TO DO - The answer must be every line of the records below that contains the word "data".

+ + + + +

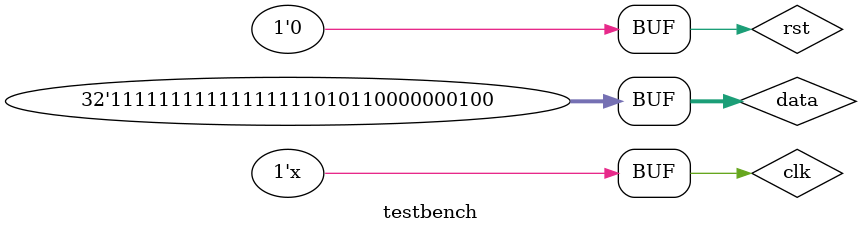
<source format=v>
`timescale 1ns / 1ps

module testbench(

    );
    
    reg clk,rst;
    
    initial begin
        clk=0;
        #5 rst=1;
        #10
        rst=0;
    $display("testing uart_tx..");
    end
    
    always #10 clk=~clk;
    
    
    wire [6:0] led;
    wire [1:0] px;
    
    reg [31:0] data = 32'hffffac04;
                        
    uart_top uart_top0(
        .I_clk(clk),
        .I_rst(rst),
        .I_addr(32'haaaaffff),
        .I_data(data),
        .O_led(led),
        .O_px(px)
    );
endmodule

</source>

+ + + + +

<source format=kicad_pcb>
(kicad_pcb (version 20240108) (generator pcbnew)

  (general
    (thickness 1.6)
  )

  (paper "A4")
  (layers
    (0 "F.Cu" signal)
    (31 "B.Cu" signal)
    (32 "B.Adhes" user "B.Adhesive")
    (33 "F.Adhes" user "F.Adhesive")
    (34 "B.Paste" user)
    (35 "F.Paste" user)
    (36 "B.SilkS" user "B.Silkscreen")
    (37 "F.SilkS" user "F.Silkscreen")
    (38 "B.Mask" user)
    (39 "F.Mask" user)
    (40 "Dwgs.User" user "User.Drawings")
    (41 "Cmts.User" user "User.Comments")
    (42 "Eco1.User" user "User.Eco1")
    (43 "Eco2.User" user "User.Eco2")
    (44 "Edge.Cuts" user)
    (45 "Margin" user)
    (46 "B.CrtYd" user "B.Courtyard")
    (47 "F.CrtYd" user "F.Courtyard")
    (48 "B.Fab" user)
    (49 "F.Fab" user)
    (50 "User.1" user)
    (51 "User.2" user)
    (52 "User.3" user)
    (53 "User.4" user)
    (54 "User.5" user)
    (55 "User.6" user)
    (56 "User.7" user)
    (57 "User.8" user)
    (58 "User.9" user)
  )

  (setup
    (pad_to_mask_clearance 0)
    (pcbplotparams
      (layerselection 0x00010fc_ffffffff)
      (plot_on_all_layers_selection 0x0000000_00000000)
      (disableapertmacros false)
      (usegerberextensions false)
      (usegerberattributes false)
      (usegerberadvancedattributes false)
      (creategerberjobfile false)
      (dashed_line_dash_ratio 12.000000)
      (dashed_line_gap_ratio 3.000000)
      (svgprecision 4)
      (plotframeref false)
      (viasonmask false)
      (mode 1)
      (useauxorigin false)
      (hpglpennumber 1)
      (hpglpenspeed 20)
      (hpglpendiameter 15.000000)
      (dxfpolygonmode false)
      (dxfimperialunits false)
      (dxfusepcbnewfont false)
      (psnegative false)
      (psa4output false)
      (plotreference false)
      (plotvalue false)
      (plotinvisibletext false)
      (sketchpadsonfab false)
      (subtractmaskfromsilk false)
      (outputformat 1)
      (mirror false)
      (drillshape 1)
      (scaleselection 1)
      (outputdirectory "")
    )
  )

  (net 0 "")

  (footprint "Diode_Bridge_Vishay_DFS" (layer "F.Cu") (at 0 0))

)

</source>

+ + + + +

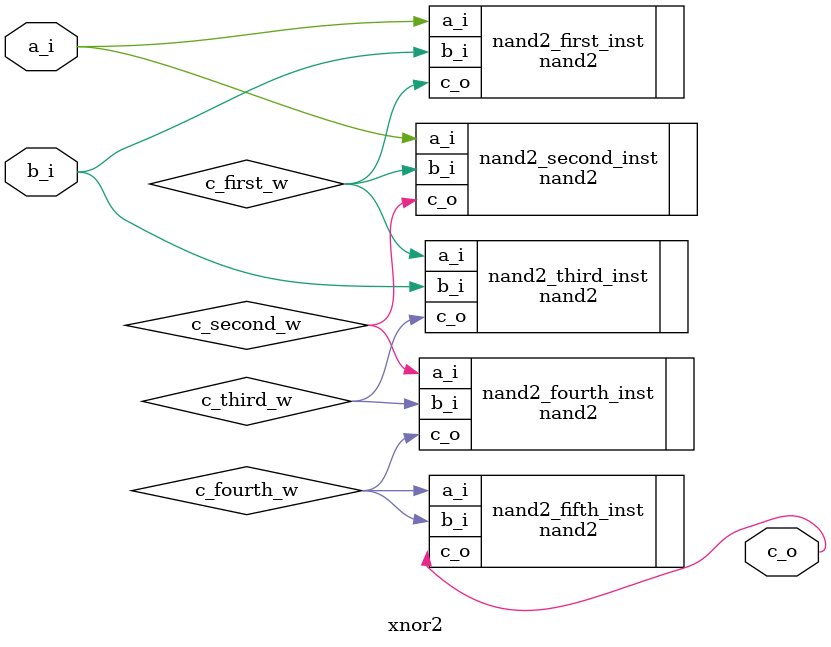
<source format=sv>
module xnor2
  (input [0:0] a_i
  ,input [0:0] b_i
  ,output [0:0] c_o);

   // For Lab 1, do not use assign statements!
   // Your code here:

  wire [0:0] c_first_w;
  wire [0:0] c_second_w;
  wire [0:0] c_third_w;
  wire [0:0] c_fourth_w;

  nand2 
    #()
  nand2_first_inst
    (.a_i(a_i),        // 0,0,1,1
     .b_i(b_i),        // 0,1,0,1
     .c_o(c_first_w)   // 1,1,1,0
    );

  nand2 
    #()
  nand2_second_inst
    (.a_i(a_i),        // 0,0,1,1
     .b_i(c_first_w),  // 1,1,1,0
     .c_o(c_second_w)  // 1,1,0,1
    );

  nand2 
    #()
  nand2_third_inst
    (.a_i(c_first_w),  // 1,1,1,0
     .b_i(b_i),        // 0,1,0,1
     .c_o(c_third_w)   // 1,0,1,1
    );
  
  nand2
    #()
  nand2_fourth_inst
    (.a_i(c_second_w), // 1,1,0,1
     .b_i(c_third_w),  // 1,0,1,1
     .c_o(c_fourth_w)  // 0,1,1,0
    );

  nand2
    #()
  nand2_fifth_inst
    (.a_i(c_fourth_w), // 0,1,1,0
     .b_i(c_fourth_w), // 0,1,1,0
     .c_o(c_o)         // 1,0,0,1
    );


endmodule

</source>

+ + + + +

OUTPUT BELOW -
    reg [31:0] data = 32'hffffac04;
        .I_data(data),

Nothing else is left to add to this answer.